Durant ma lecture, j'avais l'impression d'entendre les tam-tams et le bruissement des feuilles, de crouler sous la chaleur de la hutte en poto-poto, et de ressentir véritablement les sentiments de Willy depuis son arrivée jusqu'à sa révélation au travers de la tribu des babingas et de ses rites initiatiques.
Tu as du mettre beaucoup de toi même dans ce récit... ce qui le rend tellement vivant, prenant !
Le soucis du moindre détail à nous faire partager nous immerge totalement dans ce monde. L'amour et la découverte, l'apprentissage culturel donne une belle leçon à nous autres occidentaux qui sommes d'ordinaires obtus aux différences culturelles, ethniques, religieuses.
Cela donne envie d'ouvrir les yeux et de regarder, avec tout ce que ce mot implique.
J'ai pris un grand plaisir à te lire, plaisir que je vais renouveler de ce pas avec "Tillia-Tépé"...
Merci Carine !
David

Écrit par carine geerts dans Commentaires reçus pour Mundélé |  Facebook

Mundélé - Laurent Chaîneux - www.lezardes-et-murmures.com

Je viens de terminer la lecture de ce roman.
Quand j'ai ouvert le livre je n'ai pas entendu raisonner le tambour de Mwenyi-Mku, mes oreilles sans doute n'étaient pas encore prêtes. J'aurais du me méfier pourtant car dès la première page je me suis retrouvé embarqué de force sur ce bateau de la compagnie maritime Belge et débarqué au coeur de la forêt Congolaise, un siècle plus tôt , en pleine époque coloniale. De l'amour, de la magie et, inévitablement, la folie des hommes, l'arrogance des missionnaires et la discrimination...
C'est le deuxième roman de Carine Geerts, et j'ai vraiment adoré !
http://www.lezardes-et-murmures.com/article-28364785.html
 
Ma réponse à ce commentaire :
Merci Laurent... Je ne sais que dire d'autre... ne m'attendant pas à avoir un commentaire sur ton blog. Je suis émue. Merci à toi.

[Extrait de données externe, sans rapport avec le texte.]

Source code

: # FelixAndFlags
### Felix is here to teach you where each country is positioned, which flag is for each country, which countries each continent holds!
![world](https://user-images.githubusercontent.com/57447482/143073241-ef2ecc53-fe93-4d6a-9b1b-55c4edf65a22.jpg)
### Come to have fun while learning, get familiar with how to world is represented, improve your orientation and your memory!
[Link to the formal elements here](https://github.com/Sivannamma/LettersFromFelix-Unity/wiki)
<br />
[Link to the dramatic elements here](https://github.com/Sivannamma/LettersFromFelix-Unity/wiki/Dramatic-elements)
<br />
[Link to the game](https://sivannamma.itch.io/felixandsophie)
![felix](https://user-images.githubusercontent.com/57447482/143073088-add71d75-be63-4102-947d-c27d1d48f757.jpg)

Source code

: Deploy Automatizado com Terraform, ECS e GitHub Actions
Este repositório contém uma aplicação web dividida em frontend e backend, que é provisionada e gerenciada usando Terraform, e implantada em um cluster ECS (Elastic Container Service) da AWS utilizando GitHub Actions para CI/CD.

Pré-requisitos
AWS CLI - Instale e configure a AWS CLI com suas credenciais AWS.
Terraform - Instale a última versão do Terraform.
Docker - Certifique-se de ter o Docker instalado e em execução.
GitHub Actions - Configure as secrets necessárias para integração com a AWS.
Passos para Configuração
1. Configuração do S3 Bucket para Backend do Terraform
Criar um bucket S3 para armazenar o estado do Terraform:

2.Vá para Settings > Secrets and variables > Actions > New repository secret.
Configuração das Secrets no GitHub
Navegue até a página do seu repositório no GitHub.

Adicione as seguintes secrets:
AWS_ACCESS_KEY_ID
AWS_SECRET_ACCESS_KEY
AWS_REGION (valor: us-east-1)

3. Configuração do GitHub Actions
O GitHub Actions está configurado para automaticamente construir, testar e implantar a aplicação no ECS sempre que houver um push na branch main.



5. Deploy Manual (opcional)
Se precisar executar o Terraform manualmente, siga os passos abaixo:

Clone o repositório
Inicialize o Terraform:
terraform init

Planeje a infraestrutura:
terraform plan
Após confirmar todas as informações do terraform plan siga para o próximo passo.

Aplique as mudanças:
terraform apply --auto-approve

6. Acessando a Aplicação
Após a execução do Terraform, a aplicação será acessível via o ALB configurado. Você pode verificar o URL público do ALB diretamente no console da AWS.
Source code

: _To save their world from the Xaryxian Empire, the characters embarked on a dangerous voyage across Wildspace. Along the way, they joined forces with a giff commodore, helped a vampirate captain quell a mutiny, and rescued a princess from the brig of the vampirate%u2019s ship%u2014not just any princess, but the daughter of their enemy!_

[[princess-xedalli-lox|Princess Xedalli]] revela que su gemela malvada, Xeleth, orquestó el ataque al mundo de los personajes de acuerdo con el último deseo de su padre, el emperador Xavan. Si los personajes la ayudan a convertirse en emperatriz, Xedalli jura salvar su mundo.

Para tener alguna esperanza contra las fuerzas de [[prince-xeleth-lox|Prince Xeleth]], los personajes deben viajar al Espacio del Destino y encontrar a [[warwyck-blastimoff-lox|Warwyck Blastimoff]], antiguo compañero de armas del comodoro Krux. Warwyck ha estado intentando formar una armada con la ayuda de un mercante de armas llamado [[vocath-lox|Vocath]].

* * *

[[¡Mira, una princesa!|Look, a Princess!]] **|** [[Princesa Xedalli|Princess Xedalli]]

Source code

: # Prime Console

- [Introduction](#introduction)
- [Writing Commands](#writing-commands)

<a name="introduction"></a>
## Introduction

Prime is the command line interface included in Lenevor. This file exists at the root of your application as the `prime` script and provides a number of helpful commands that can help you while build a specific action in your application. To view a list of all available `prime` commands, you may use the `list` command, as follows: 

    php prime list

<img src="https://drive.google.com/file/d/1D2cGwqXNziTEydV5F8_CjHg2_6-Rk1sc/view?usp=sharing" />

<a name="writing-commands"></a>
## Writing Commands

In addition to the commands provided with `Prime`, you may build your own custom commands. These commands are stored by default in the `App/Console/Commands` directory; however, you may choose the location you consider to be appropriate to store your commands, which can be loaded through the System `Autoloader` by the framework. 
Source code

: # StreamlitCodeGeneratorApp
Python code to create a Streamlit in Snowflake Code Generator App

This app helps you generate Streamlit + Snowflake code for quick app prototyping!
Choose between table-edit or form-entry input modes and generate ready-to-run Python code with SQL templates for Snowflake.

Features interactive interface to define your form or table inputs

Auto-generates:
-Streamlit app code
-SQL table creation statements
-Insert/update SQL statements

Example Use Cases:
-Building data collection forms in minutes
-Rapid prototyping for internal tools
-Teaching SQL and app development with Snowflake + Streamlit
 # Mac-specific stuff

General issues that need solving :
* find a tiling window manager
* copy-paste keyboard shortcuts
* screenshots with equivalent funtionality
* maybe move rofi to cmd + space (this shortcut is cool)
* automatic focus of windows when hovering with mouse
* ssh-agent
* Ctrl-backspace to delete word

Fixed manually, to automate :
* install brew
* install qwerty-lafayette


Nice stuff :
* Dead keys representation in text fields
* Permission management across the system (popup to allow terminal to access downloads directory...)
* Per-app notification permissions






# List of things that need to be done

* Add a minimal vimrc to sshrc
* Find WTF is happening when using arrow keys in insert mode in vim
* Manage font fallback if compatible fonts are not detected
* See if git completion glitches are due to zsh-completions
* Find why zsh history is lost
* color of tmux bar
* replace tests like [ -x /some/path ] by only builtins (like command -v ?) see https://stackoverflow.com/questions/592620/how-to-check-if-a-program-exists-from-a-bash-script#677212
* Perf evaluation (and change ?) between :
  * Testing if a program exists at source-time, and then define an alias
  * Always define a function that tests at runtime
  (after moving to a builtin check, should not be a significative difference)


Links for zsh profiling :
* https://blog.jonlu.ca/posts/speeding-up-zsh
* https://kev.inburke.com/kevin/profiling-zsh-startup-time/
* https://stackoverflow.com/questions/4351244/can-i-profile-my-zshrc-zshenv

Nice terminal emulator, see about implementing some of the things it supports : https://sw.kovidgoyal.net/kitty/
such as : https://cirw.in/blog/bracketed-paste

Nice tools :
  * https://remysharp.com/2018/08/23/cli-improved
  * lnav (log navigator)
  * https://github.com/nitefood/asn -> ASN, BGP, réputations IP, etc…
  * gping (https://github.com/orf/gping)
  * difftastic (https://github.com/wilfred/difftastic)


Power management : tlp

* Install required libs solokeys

Pour revenir aux thèmes de "Mundélé". J'ai voulu révèler certains aspects et points qui sont souvent inconnus de notre génération... J'ignore si ceux-ci sont passés auprès des lecteurs de "Mundélé". Je me permets de les reprendre ci-après :

Le premier point qui me semble très important est que la culture traditionnelle congolaise (et africaine) est très riche. C'est dommage qu'elle se perd car actuellement dans les sociétés orales, ce sont les vieilles personnes qui sont dépositaires du patrimoine et lorsqu'elles meurent il n'y a "parfois" plus personne pour prendre la relève. C'est ainsi qu'une ethnie est amenée à disparaître.

Le deuxième point est que les pères missionnaires ont destructuré des ethnies entières laissant les "autochtones" dans un désarroi culturel incroyable. Ceux-ci ne se sentaient ni "noirs", ni "blancs".
Les missionnaires ont "peu à peu" détruits une culture animiste pour imposer le christianisme au point que c'est façonné un déracinement et une acculturation à outrance.

Le troisième point est que l'on ne peut pas dire que telle société est "primitive", "barbare" ou "développée".
Ces jugements sont des a-priori pour toutes personnes qui les observent en trouvant que les moeurs sont différentes que les leurs et les considèrent donc comme "anormales".
Avant d'approcher une société différente que la sienne, il faut pouvoir détruire un certain nombre de préjugés et pour commencer se dire que la civilisation occidentale n'a pas la supériorité culturelle par rapport aux autres sociétés.

Le quatrième point est que la haine à l'égard des congolais est de la bêtise manifeste car pendant toute la période où j'ai habité au Congo/Zaïre, j'ai vécu au milieu d'eux. Je les apprécie pour leurs qualités de coeur, leur générosité, leur patience et leur subtilité d'esprit mais surtout pour leur joie de vivre.

"Mundélé" a été écrit pour toutes ces raisons et l'écriture de cet ouvrage m'a surtout permis de raviver des souvenirs d'une terre de rêve où les facettes sont tellement multiples et passionnantes. Elle m'a permis aussi de découvrir tout un Univers de pensées et d'aspirations profondément humaines à travers l'art et les rituels tribaux.